Naeser commentaires:

"Parce que cela est un aveugle, étude contrôlée, ni le participant ni l'assistant applique casque et diodes LED est par voie intranasale au courant si les voyants sont vrais ou faux. Ils sont tous deux portant des lunettes qui bloquent la lumière rouge LED. "

La lumière dans le proche infrarouge est invisible pour commencer.

D'autres études en cours

Plus tard cette année, il va lancer un test pour les anciens combattants âgés de 18 à 55 ans qui ont à la fois une lésion cérébrale traumatique et le trouble post-traumatique, un effort de combinaison courante chez les vétérans de guerre récents. VA-financé étude sera dirigée par co-Naeser Dr Jeffrey Knight, un psychologue avec le Centre national pour le SSPT VA et professeur adjoint de psychiatrie à BUSM.

Dr Yelena Bogdanova, un psychologue clinique avec VA et professeur adjoint de psychiatrie à BUSM, mènera une étude VA-financé en regardant l'impact de la thérapie LED sur le sommeil et la cognition des anciens combattants explosion TBI.

Naeser collabore aussi sur une étude pour tester la thérapie LED armée, fournies par des casques et des diodes nez, pour les soldats en service actif avec la LMC TBI.

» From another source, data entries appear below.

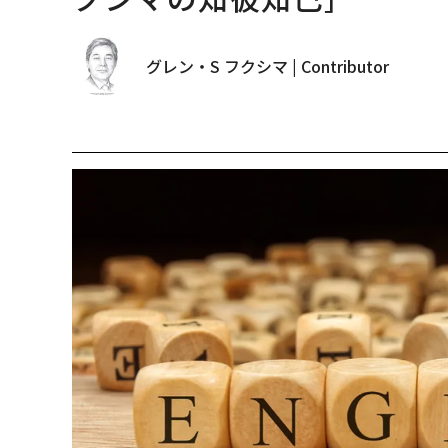
グレン・S フクシマ | Contributor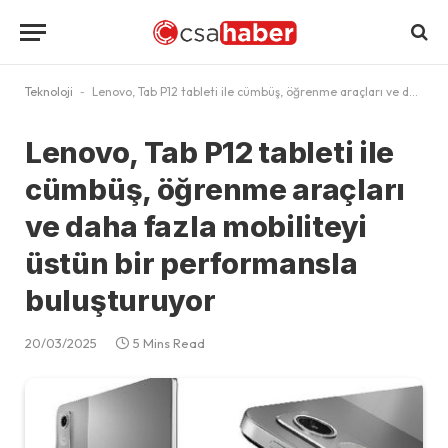
Teknoloji
-
Lenovo, Tab P12 tableti ile cümbüş, öğrenme araçları ve daha fazla mobiliteyi üstün bir performansla buluşturuyor
Lenovo, Tab P12 tableti ile
cümbüş, öğrenme araçları
ve daha fazla mobiliteyi
üstün bir performansla
buluşturuyor
20/03/2025
5 Mins Read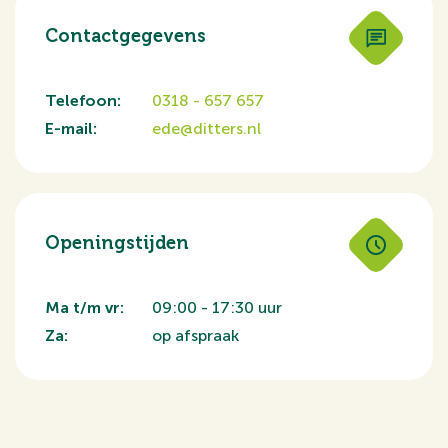
Contactgegevens
Telefoon:
0318 - 657 657
E-mail:
e
de@ditters.nl
Openingstijden
Ma t/m vr:
09:00 - 17:30 uur
Za:
op afspraak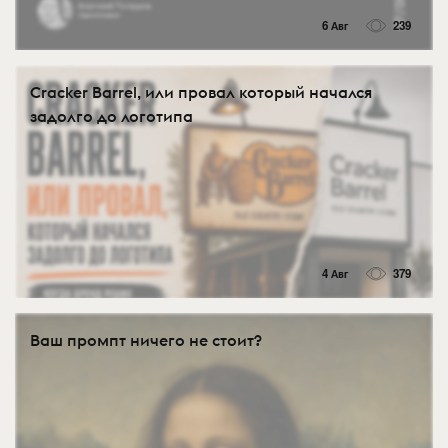
6 Авг
239
Cracker Barrel, или провал который начался
задолго до логотипа
4 Авг
379
Ваш промпт ничего не стоит?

L'étude, financée par l'armée Advanced Technology Initiative médicale, permettra également de tester la faisabilité et l'efficacité de l'utilisation de dispositifs et seuls les non-casques nasales LED à la maison, le traitement auto-administré. Le chef de l'étude est le Dr Carole Palumbo, un enquêteur avec VA et l'Institut de recherche de l'Armée de médecine environnementale, et professeur agrégé de neurologie à BUSM.

Naeser espère que le travail sera de valider la thérapie LED comme traitement viable pour les anciens combattants et d'autres atteints de paralysie cérébrale. Elle offre non seulement le potentiel pour des blessures de guerre, mais pour les conditions, comme la dépression, accident vasculaire cérébral, la démence, et même l'autisme.

"Il va y avoir de nombreuses applications, je pense. Nous sommes juste dans les premiers stades en ce moment."